Data archiving is the process of moving data that is no longer actively used to a separate storage device for long-term retention. Archive data consists of older data that remains important to the organization or must be retained for future reference or regulatory compliance reasons. Data archives are indexed and have search capabilities, so files can be located and retrieved.
Archived data is stored on a lower-cost tier of storage, serving as a way to reduce primary storage consumption and related costs. An important aspect of a business's data archiving strategy is to inventory its data and identify what data is a candidate for archiving.
Some archive systems treat archive data as read-only to protect it from modification, while other data archiving products enable writes, as well as reads. For example, WORM (write once, read many) technology uses media that is not rewritable.
Data archiving is most suitable for data that must be retained due to operational or regulatory requirements, such as document files, email messages and possibly old database records.
Data archiving benefits
The greatest benefit of archiving data is it reduces the cost of primary storage. Primary storage is typically expensive, because a storage array must produce a sufficient level of IOPS to meet operational requirements for user read/write activity. In contrast, archive storage costs less, because it is typically based on a low-performance, high-capacity storage medium. Data archives can be stored on low-cost hard disk drives (HDDs), tape or optical storage that is generally slower than performance disk or flash drives.
Archive storage also reduces the volume of data that must be backed up. Removing infrequently accessed data from the backup data set improves backup and restore performance. Typically, data deduplication is performed on data being moved to a lower storage tier, which reduces the overall storage footprint and lowers secondary storage costs.
Data archiving vs. backup
Data archives are not to be confused with data backups, which are copies of data. Although both are considered secondary storage and use a lower-performance, higher-capacity storage medium than primary storage, they serve different purposes. Archives fill a data retention purpose, whereas backups are used for data protection and disaster recovery.
Data archives can be thought of as a data repository for infrequently accessed, but still readily available data. Backups, on the other hand, are part of a data recovery mechanism that can be used to restore data in the event it is corrupted or destroyed. Backup data often consists of important information that must be restored quickly when lost or deleted.
Online vs. offline data storage
Data archives take a number of different forms. Some systems make use of online data storage, which places archive data onto disk systems where it is readily accessible. Archives are frequently file-based, but object storage is growing in popularity.
Other archival systems use offline data storage in which archive data is written to tape or other removable media using data archiving software, rather than being kept online. Because tape can be removed, tape-based archives consume far less power than disk systems. This translates to lower archive storage costs.
Cloud storage is another possible archive target. Amazon Glacier, for example, is designed for data archiving. This method is inexpensive, but requires an ongoing investment. In addition, costs can grow over time as more data is added to the storage cloud. Cloud providers usually store archived data on tape or slower, high-capacity hard disk drives.

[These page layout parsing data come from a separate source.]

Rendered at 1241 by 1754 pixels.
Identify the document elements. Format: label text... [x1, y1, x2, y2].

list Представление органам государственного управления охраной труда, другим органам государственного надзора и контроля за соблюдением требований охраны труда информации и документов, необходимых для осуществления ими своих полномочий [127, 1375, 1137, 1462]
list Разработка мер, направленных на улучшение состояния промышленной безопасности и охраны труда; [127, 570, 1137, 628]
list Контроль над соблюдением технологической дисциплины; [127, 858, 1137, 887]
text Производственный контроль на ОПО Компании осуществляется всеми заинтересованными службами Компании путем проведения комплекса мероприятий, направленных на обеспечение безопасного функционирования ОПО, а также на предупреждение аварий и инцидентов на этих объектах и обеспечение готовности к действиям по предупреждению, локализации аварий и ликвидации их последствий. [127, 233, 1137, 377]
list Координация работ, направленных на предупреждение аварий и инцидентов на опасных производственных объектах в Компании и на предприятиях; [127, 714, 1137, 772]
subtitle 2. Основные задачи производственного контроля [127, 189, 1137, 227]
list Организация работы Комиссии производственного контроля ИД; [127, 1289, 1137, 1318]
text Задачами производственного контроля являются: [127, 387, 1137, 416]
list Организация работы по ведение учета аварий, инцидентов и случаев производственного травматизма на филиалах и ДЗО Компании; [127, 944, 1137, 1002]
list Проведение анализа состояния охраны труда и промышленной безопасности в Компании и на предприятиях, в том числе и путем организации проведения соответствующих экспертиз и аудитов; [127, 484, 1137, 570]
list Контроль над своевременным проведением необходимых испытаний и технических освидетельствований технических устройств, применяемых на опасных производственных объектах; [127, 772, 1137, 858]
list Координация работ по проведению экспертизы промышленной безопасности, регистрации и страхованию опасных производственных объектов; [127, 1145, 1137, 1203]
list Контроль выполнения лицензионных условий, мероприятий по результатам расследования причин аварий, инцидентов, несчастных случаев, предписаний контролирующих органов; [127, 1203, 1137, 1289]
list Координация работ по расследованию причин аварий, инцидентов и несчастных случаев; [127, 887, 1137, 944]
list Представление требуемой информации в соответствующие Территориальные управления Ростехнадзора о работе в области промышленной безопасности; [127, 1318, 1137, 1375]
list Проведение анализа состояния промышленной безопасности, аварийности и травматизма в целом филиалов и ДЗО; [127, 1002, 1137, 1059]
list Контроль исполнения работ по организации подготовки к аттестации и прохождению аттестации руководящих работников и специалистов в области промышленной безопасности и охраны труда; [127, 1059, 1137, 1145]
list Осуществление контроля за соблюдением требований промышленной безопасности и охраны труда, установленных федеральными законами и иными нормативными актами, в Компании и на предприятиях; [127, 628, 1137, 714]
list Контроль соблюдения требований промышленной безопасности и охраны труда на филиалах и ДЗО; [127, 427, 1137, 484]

Data archiving and data lifecycle management
The archival process is almost always automated using archiving software. The capabilities of such software vary from one vendor to the next, but most archiving software automatically moves aging data to the archives according to a data archival policy set by the storage administrator. This policy may also include specific retention requirements for each type of data.
Some archiving software will automatically purge data from the archives once it has exceeded the life span mandated by the organization's data retention policy. Many backup software and data management platforms have added archiving functionality to their products. Depending on your needs, this can be a cost-effective and efficient way to archive data. However, these products may not include all of the functionality found in a dedicated archive software product.
Some businesses are required to retain data for certain lengths of time due to regulatory compliance. Whether mandated by industry regulations or government legislation, staying within compliance guidelines is a prevalent business concern. Penalties for violating compliance can include payments for damages, fines and voided contracts.
Data archiving helps businesses meet compliance both by storing data long term and by consolidating data for easy access in case of an audit. The rules dictating the length for which data must be retained, where it can be stored and who has access to it varies by industry and the type of data businesses in that industry generate.
Some examples of regulations with which organizations may need to be in compliance include the Sarbanes-Oxley Act (SOX), Health Insurance Portability and Accountability Act (HIPAA) and General Data Protection Regulation (GDPR).